Mark Smich appeals 1st-degree murder conviction for death of Laura Babcock
An Ontario man found guilty of killing a young Toronto woman who vanished five years ago is appealing his first-degree murder conviction and sentence, saying the verdict was unreasonable and the sentence too harsh.
Mark Smich, 30, of Oakville, Ont., and his friend Dellen Millard, 32, of Toronto, were found guilty in December of murdering Laura Babcock, with a judge ruling last month that the pair would not be eligible for parole for 50 years.

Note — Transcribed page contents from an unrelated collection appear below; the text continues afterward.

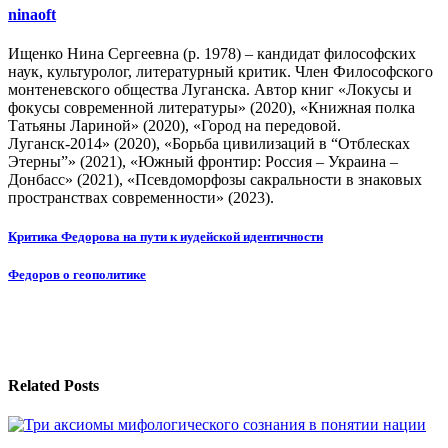
ninaoft
Ищенко Нина Сергеевна (р. 1978) – кандидат философских
наук, культуролог, литературный критик. Член Философского
монтеневского общества Луганска. Автор книг «Локусы и
фокусы современной литературы» (2020), «Книжная полка
Татьяны Лариной» (2020), «Город на передовой.
Луганск-2014» (2020), «Борьба цивилизаций в “Отблесках
Этерны”» (2021), «Южный фронтир: Россия – Украина –
Донбасс» (2021), «Псевдоморфозы сакральности в знаковых
пространствах современности» (2023).
Навигация
Критика Федорова на пути к иудейской идентичности
по
Федоров о геополитике
записям
Related Posts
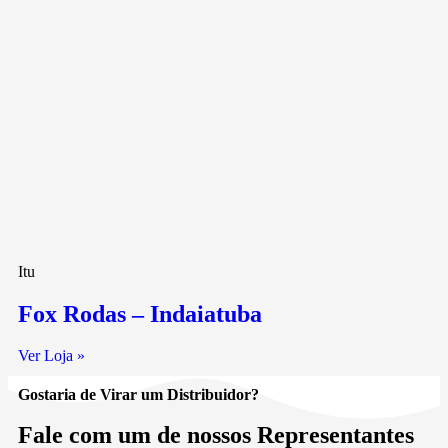
Itu
Fox Rodas – Indaiatuba
Ver Loja »
Gostaria de Virar um Distribuidor?
Fale com um de nossos Representantes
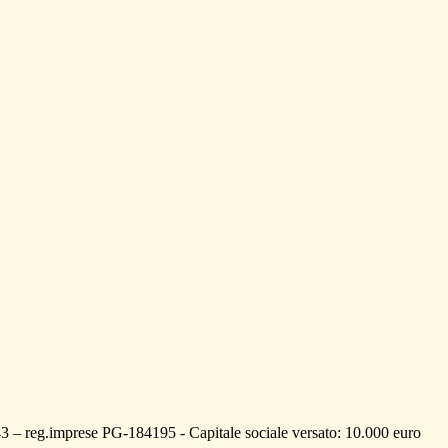
– reg.imprese PG-184195 - Capitale sociale versato: 10.000 euro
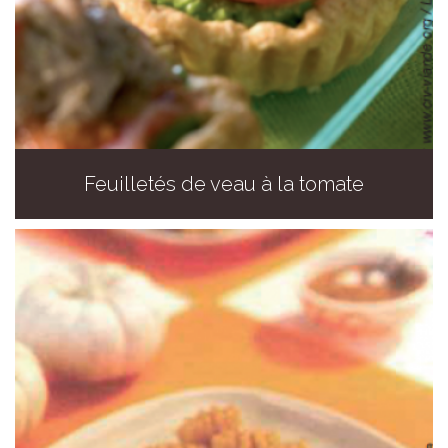
Feuilletés de veau à la tomate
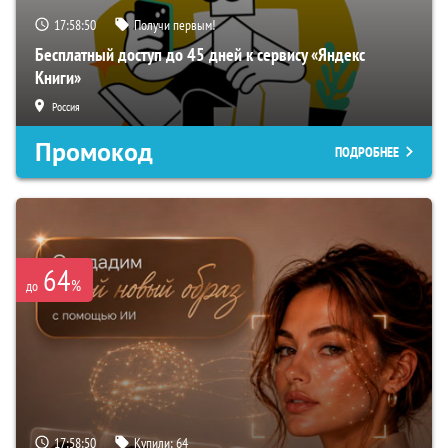
17:58:49
Получи первым!
Бесплатный доступ до 45 дней к сервису «Яндекс
Книги»
Россия
Промокод
ПОДРОБНЕЕ
64
%
до
17:58:49
Купили:
64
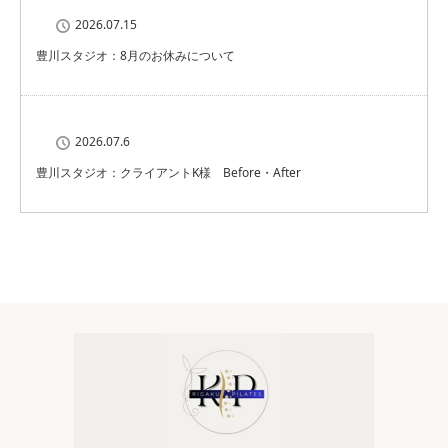
2026.07.15
豊川スタジオ：8月のお休みについて
2026.07.6
豊川スタジオ：クライアントK様 Before・After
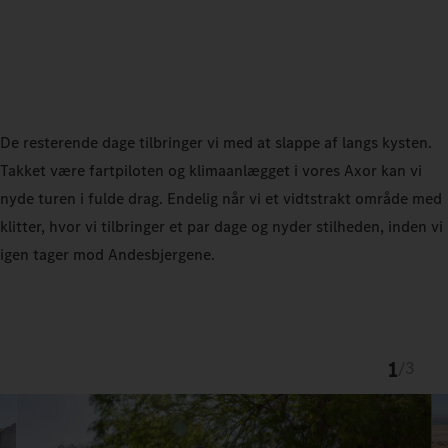
De resterende dage tilbringer vi med at slappe af langs kysten.
Takket være fartpiloten og klimaanlægget i vores Axor kan vi
nyde turen i fulde drag. Endelig når vi et vidtstrakt område med
klitter, hvor vi tilbringer et par dage og nyder stilheden, inden vi
igen tager mod Andesbjergene.
1
/
3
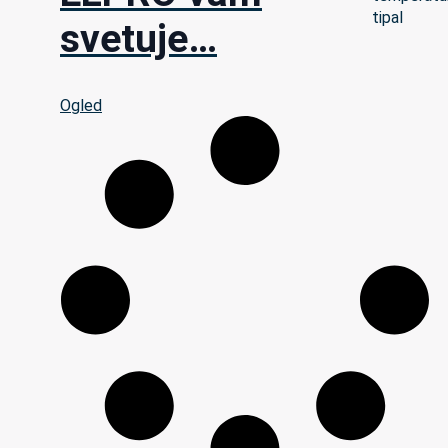
svetuje…
Ogled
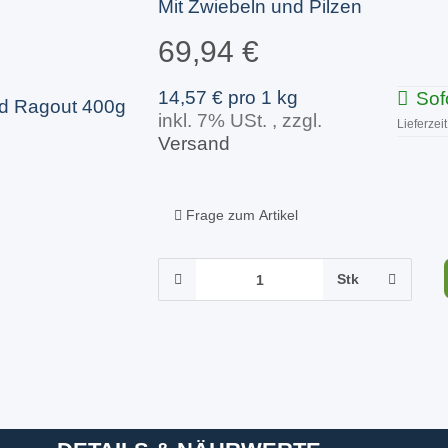
Mit Zwiebeln und Pilzen
69,94 €
14,57 € pro 1 kg
Sof
inkl. 7% USt. , zzgl.
Lieferzeit
Versand
Frage zum Artikel
Stk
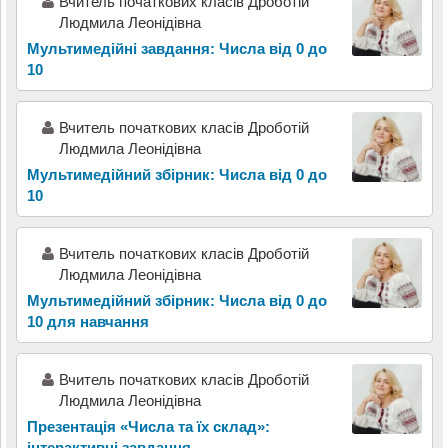
Вчитель початкових класів Дроботій
Людмила Леонідівна
Мультимедійні завдання: Числа від 0 до
10
Вчитель початкових класів Дроботій
Людмила Леонідівна
Мультимедійний збірник: Числа від 0 до
10
Вчитель початкових класів Дроботій
Людмила Леонідівна
Мультимедійний збірник: Числа від 0 до
10 для навчання
Вчитель початкових класів Дроботій
Людмила Леонідівна
Презентація «Числа та їх склад»:
інтерактивні завдання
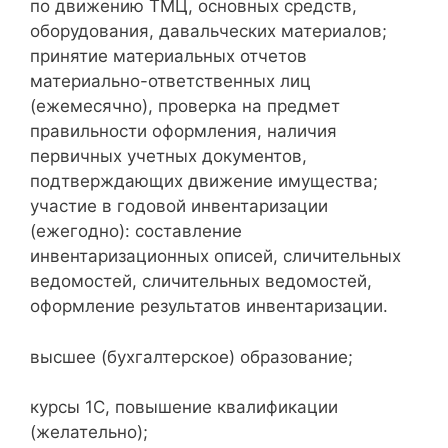
по движению ТМЦ, основных средств,
оборудования, давальческих материалов;
принятие материальных отчетов
материально-ответственных лиц
(ежемесячно), проверка на предмет
правильности оформления, наличия
первичных учетных документов,
подтверждающих движение имущества;
участие в годовой инвентаризации
(ежегодно): составление
инвентаризационных описей, сличительных
ведомостей, сличительных ведомостей,
оформление результатов инвентаризации.
высшее (бухгалтерское) образование;
курсы 1С, повышение квалификации
(желательно);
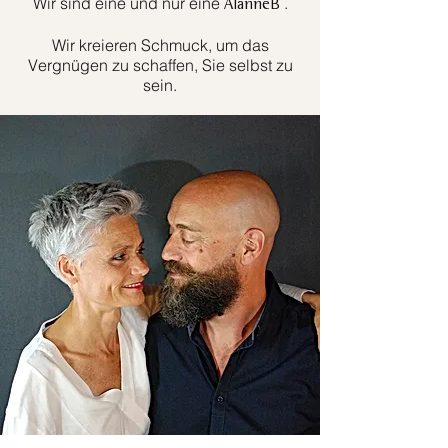
Wir sind eine und nur eine
.
AlanneB
Wir kreieren Schmuck, um das
Vergnügen zu schaffen, Sie selbst zu
sein.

The 23-year-old Babcock disappeared in 2012 and her body has not been found. The pair’s trial heard Millard and Smich burned her body in an animal incinerator days after she went missing.
Millard and Smich have also been convicted of killing Tim Bosma — a Hamilton man who went missing in May 2013 after going with the pair for a test drive of a truck he was trying to sell online.
The judge in the Babcock trial ordered life sentences in the two murder cases to be served consecutively, leading to the 50 year parole ineligibility period.
Smich’s grounds for appeal, written in four bullet points, all in capital letters, reads: the “verdict was unreasonable; misapprehension of the evidence; errors of law;” and “consecutive sentence too harsh.”
Babcock’s mother scoffed at Smich’s reasons.
“The appeal is expected,” Linda Babcock told The Canadian Press. “I don’t think he’s going to get very far.”
Appeal Court documents show Smich filed his inmate notice of appeal on Feb. 27, one day after a courtroom erupted into cheers and a standing ovation as he and Millard were sentenced for Babcock’s murder.
At a sentencing hearing, the Crown said the pair’s true motive for Babcock’s death was to satisfy an urge to kill.
During sentencing, Justice Michael Code said “Smich was enthusiastically involved in the murder of Laura Babcock.”
He said Smich’s motivation to commit both Babcock’s and Bosma’s murders “is tied up with his apparently determined efforts to adopt a gangster persona and with his adherence to a broader general criminal conspiracy with Millard.”
Millard has not yet filed an appeal in the case, but his lawyer, Ravin Pillay, said his client will appeal both the conviction and the sentencing decision.
Both Millard and Smich are also appealing their convictions for the murder of Bosma.
Millard alone is set to face another first-degree murder trial in late May for the death of his father, aviation heir Wayne Millard.
Police initially deemed his death a suicide in November 2012. That trial will be heard by a judge alone.